SET TASK 1:
Answer these questions using the fixtures text, marking each answer (a), (b) or (c):
(a) What command is added to the bin/refreshDb.sh script?
(b) How long does loading 500 users and 1000 galleries now take?
(c) What does the fixtures text give as the probable reason the app struggles to deliver the homepage?
====== SOURCE ======
It’s a good idea to remove old files in var/uploads when reloading fixtures, so I’m adding rm var/uploads/* command to bin/refreshDb.sh script, immediately after dropping the DB schema.

Loading 500 users and 1000 galleries now takes ~7 minutes and ~28 MB of memory (peak usage).

Dropping database schema...
Database schema dropped successfully!
ATTENTION: This operation should not be executed in a production environment.

Creating database schema...
Database schema created successfully!
  > purging database
  > loading [100] App\DataFixtures\ORM\LoadUsersData
300 Memory usage (currently) 10MB / (max) 10MB
500 Memory usage (currently) 12MB / (max) 12MB
  > loading [200] App\DataFixtures\ORM\LoadGalleriesData
100 Memory usage (currently) 24MB / (max) 26MB
200 Memory usage (currently) 26MB / (max) 28MB
300 Memory usage (currently) 26MB / (max) 28MB
400 Memory usage (currently) 26MB / (max) 28MB
500 Memory usage (currently) 26MB / (max) 28MB
600 Memory usage (currently) 26MB / (max) 28MB
700 Memory usage (currently) 26MB / (max) 28MB
800 Memory usage (currently) 26MB / (max) 28MB
900 Memory usage (currently) 26MB / (max) 28MB
1000 Memory usage (currently) 26MB / (max) 28MB

Take a look at the fixture classes source: LoadUsersData.php and LoadGalleriesData.php.

Performance

At this point, the homepage rendering is very slow — way too slow for production.

A user can feel that the app is struggling to deliver the page, probably because the app is rendering all the galleries instead of a limited number.
====== DATA LISTING ======
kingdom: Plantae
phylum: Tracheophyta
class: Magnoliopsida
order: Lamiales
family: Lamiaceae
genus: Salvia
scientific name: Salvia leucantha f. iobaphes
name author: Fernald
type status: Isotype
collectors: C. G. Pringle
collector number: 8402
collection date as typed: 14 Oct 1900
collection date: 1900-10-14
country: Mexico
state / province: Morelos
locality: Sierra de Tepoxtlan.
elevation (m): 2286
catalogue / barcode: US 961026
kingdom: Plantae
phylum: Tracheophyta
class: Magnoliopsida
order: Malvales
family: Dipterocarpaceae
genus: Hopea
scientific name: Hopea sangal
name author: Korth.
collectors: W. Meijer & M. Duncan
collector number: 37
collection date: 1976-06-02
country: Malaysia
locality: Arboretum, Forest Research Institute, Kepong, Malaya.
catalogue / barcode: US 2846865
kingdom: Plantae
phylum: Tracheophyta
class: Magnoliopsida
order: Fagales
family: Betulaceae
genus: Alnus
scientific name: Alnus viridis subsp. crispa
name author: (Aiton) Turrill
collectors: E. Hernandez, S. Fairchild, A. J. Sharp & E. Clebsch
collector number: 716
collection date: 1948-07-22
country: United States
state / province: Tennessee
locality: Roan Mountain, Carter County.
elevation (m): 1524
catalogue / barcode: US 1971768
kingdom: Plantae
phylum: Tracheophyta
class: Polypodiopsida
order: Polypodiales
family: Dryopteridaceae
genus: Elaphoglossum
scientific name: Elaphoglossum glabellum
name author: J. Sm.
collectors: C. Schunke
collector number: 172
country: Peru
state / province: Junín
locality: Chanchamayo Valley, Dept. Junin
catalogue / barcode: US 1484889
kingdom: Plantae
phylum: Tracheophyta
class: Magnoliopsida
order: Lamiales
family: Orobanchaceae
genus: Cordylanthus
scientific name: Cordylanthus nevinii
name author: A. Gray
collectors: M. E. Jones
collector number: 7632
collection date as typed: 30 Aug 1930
======
SET TASK 2: In the listing, change "locality" to "site" in the lines starting at the line containing "scientific name: Hopea sangal" and ending at the line containing "order: Fagales", and leave everything else unchanged. Return only those lines.

CORRECT RESULT 1:
(a) rm var/uploads/*
(b) About 7 minutes
(c) The app is probably rendering all the galleries instead of a limited number.

CORRECT RESULT 2:
scientific name: Hopea sangal
name author: Korth.
collectors: W. Meijer & M. Duncan
collector number: 37
collection date: 1976-06-02
country: Malaysia
site: Arboretum, Forest Research Institute, Kepong, Malaya.
catalogue / barcode: US 2846865
kingdom: Plantae
phylum: Tracheophyta
class: Magnoliopsida
order: Fagales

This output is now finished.